The parties in question were the parents of two children who had lived together as an unmarried couple for five years. The dispute that arose between the parties was related to child support. The defendant had applied for a forced execution of the applicant’s payment obligations, which the applicant opposed.

The lower court asked the Constitutional Court to consider whether the aforementioned law violated the constitutional principle of equality and non-discrimination since a judge can offset the costs of procedure between spouses, parents or siblings but not for other type family relationships.

The Court noted that the reason behind the challenged provision was to preserve to the extent possible the relationship between family members after a dispute arose between them. With that rationale in mind, the Court concluded that, with respect to the situation of former unmarried cohabitants, the challenged article did not violate the relevant constitutional provisions and the principle of non-discrimination and equality because the law did not allow the offsetting of costs between former spouses either; where the relationship had already ended there was no benefit in attempting to preserve it.

With respect to currently cohabitating persons (whether legally declared as such or simply de facto cohabitants), the Court held that the differentiation of treatment based on whether the  disputants were married or simply cohabitants was not justified.
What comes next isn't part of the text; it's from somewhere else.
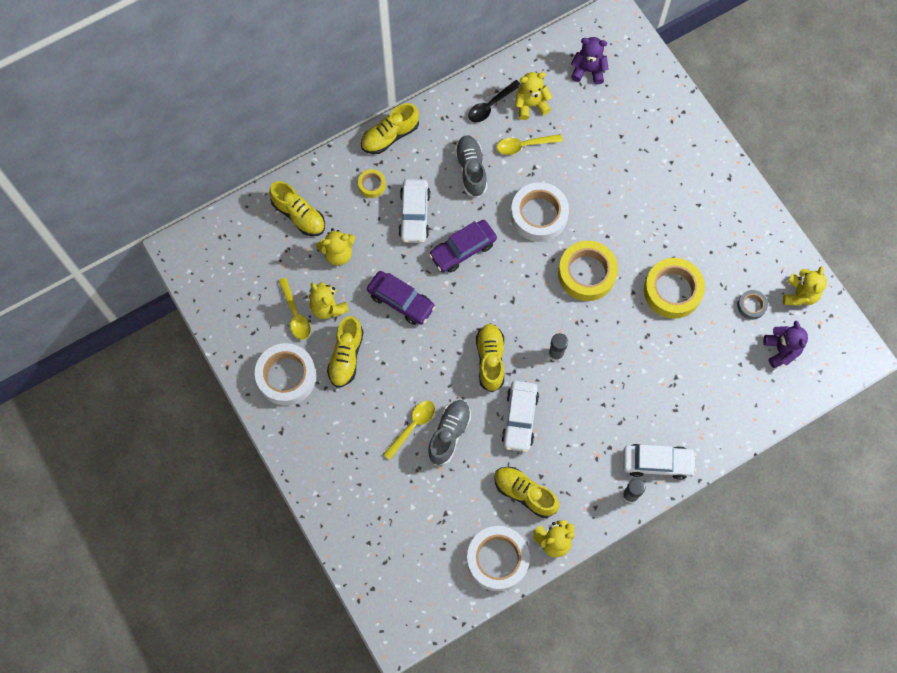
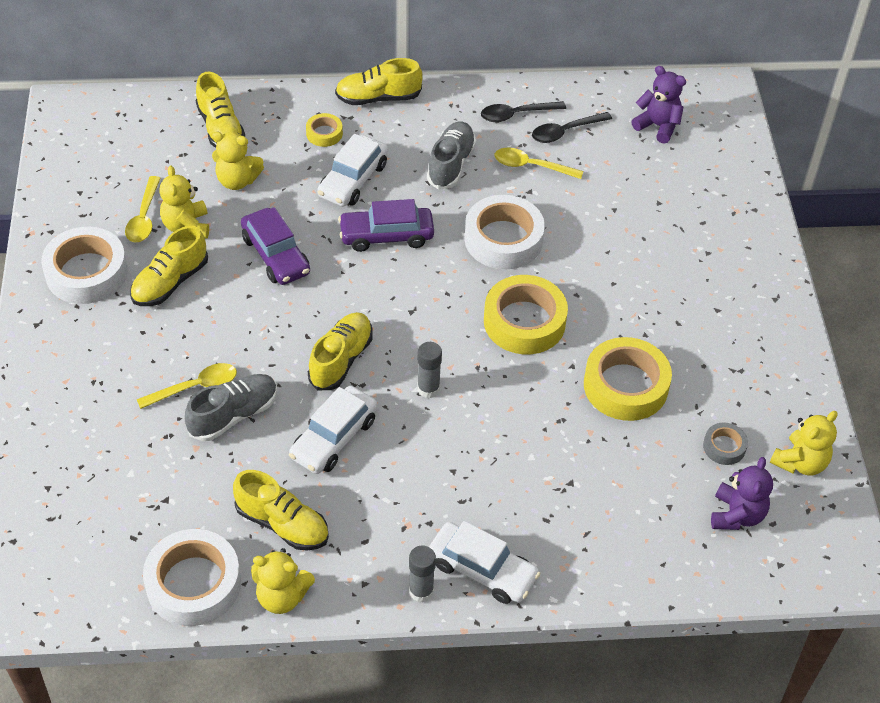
camera: 25 degrees right, 20 degrees down
yellow shoe [494,467,559,518] -> yellow shoe turned 150 degrees clockwise [233,470,329,551]
yellow teddy bear [515,72,552,120] -> black spoon [532,112,612,143]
The Court thus concluded that the challenged provision did breach the relevant constitutional provisions and the principle of non-discrimination and equality with respect to currently unmarried cohabitants.
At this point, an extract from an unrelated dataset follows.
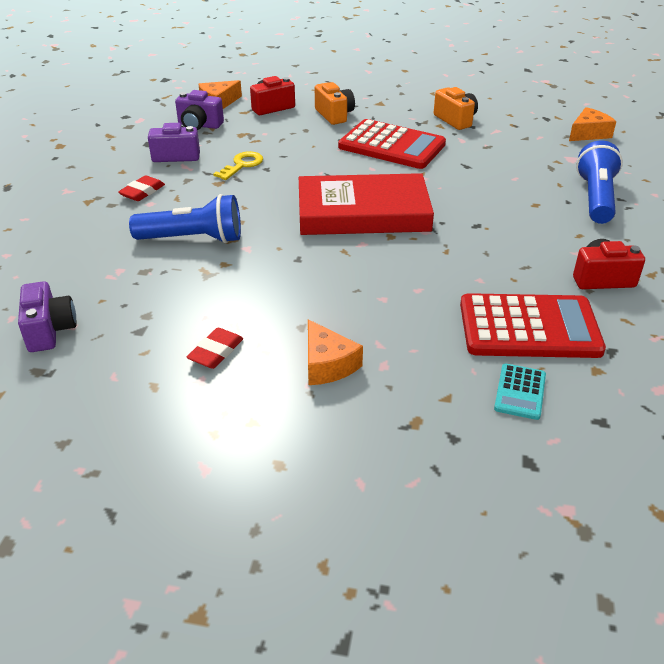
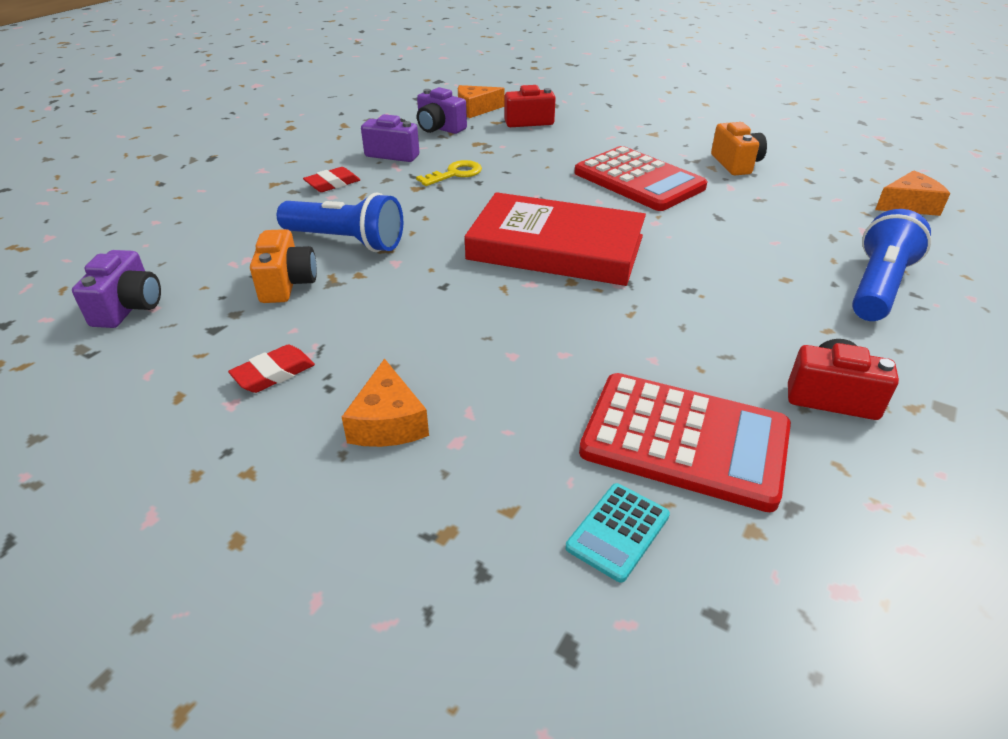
camera: 20 degrees right, 0 degrees up
orange camera [315,82,355,125] -> orange camera moved to [250,229,317,303]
"In particular, the goal to promote conciliation between the parties and to eliminate any ground of animosity may justify that, in litigation opposing parties between whom exists or existed a family relationship, the judge has the possibility to offset the costs. Indeed, those parties remain bound by rights and obligations of a family nature. The offsetting of costs may reflect the fact that neither party has acted unreasonably in the trial and did not inappropriately called upon the judge to put an end to the dispute, so that neither party shall be in the obligation to cope with a major order for costs." Section II

"Regarding the provision in question, the situation of former unmarried cohabitants, whether legal or actual cohabitants, does not differ from the situation of former spouses. Indeed, even in the case of former spouses, the judge could not apply the provision in question.

In the case of former unmarried cohabitants as well as in the case of former spouses, a disturbed relationship cannot, in principle, be avoided, so that in either case, the purpose of the measure mentioned in B.4 cannot yet be attained." Section III.B.5

"The legal situations of a married cohabitant, of a cohabitant who made a declaration of legal cohabitation and of a cohabitant who is neither married or legally declared are different, both regarding her/his obligations towards her/his cohabitant and the patrimonial situation.

These differences may, when they are relevant to the purpose of the provision, justify a difference in treatment between these three categories of cohabitants.

B.8. Although the purpose described in B.4 cannot reasonably justify the difference in treatment in question between those categories of cohabitants.

Indeed, the desire to avoid a disturbed relationship between cohabitants as a result of a dispute shall apply regardless of the form the cohabitation category." Section III.B.7-8.